PASSAGE FOR REVIEW Block Start

I’ll contextualize my piece in reporting on how American evangelicals have lobbied to support Ukraine in the U.S. and the history of evangelical church planting. I find it an interesting connection that evangelical Christianity was disseminated to Ukraine through American missionaries in the first place, and now these Ukrainians – persecuted for their Christianity by Russians – must turn to these same American evangelicals to support their religious and communal lives in the diaspora. There has been no reporting on this topic outside of Church blogs and Christian media, so I’m hoping to get this piece published in a Tennessee news outlet or some more mainstream American media (likely combined with Miriam’s reporting on the related topic of how and why young Ukrainians have been turning to Christianity to process the war). 

Final Pitch

My final piece will be about Germany’s adherence to the legal principle of ‘universality’ and the Syrian community’s changing climate of faith in German legal institutions after the fall of Assad in Syria. I want to cover the Trial on the Siege of Yarmouk, which was what I was writing about initially and is a centerpiece to the discussion on an ongoing universal jurisdiction case, but I want to write more generally about the history of universal jurisdiction in Germany, how it has impacted the Syrian migrant community, what German justice systems mean to Syrians after repatriation efforts enacted by the government, etc.

PASSAGE FOR REVIEW Block End
RAW DATA Block Start

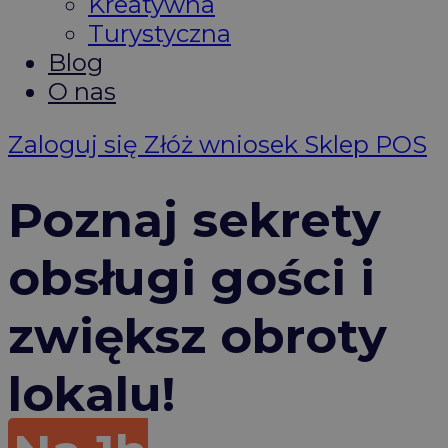
Kreatywna
Turystyczna
Blog
O nas
Zaloguj się
Złóż wniosek
Sklep POS
Poznaj sekrety
obsługi gości i
zwiększ obroty
lokalu!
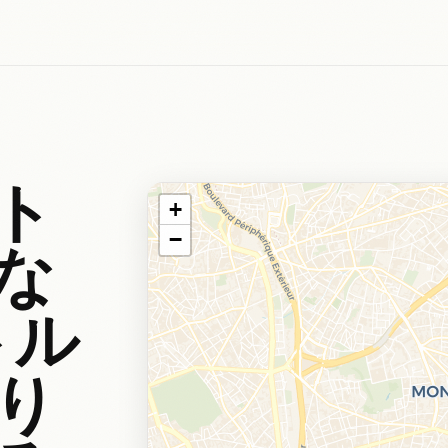
ト
+
−
な
トル
り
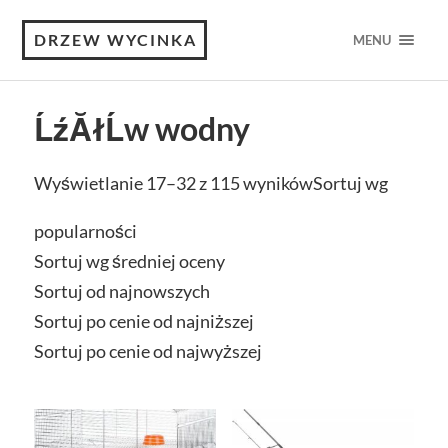
DRZEW WYCINKA
MENU
ĹźĂłĹw wodny
Wyświetlanie 17–32 z 115 wyników
Sortuj wg
popularności
Sortuj wg średniej oceny
Sortuj od najnowszych
Sortuj po cenie od najniższej
Sortuj po cenie od najwyższej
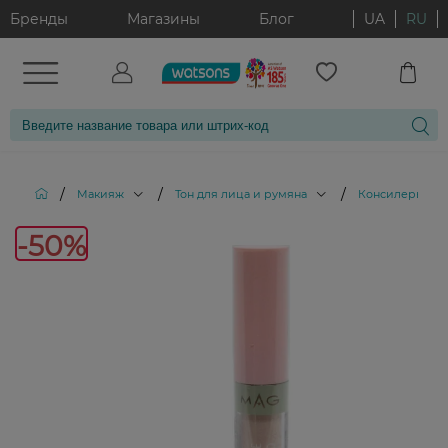
Бренды
Магазины
Блог
UA
RU
/
/
/
/
Макияж
Тон для лица и румяна
Консилеры
-50%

RAW DATA Block End

> **TASK ITEM**
Copy out the stretch of the pitch from "My final piece" through "the government, etc.". The records come from a different source than the pitch.

> **THE COMPLETED TASK**
My final piece will be about Germany’s adherence to the legal principle of ‘universality’ and the Syrian community’s changing climate of faith in German legal institutions after the fall of Assad in Syria. I want to cover the Trial on the Siege of Yarmouk, which was what I was writing about initially and is a centerpiece to the discussion on an ongoing universal jurisdiction case, but I want to write more generally about the history of universal jurisdiction in Germany, how it has impacted the Syrian migrant community, what German justice systems mean to Syrians after repatriation efforts enacted by the government, etc.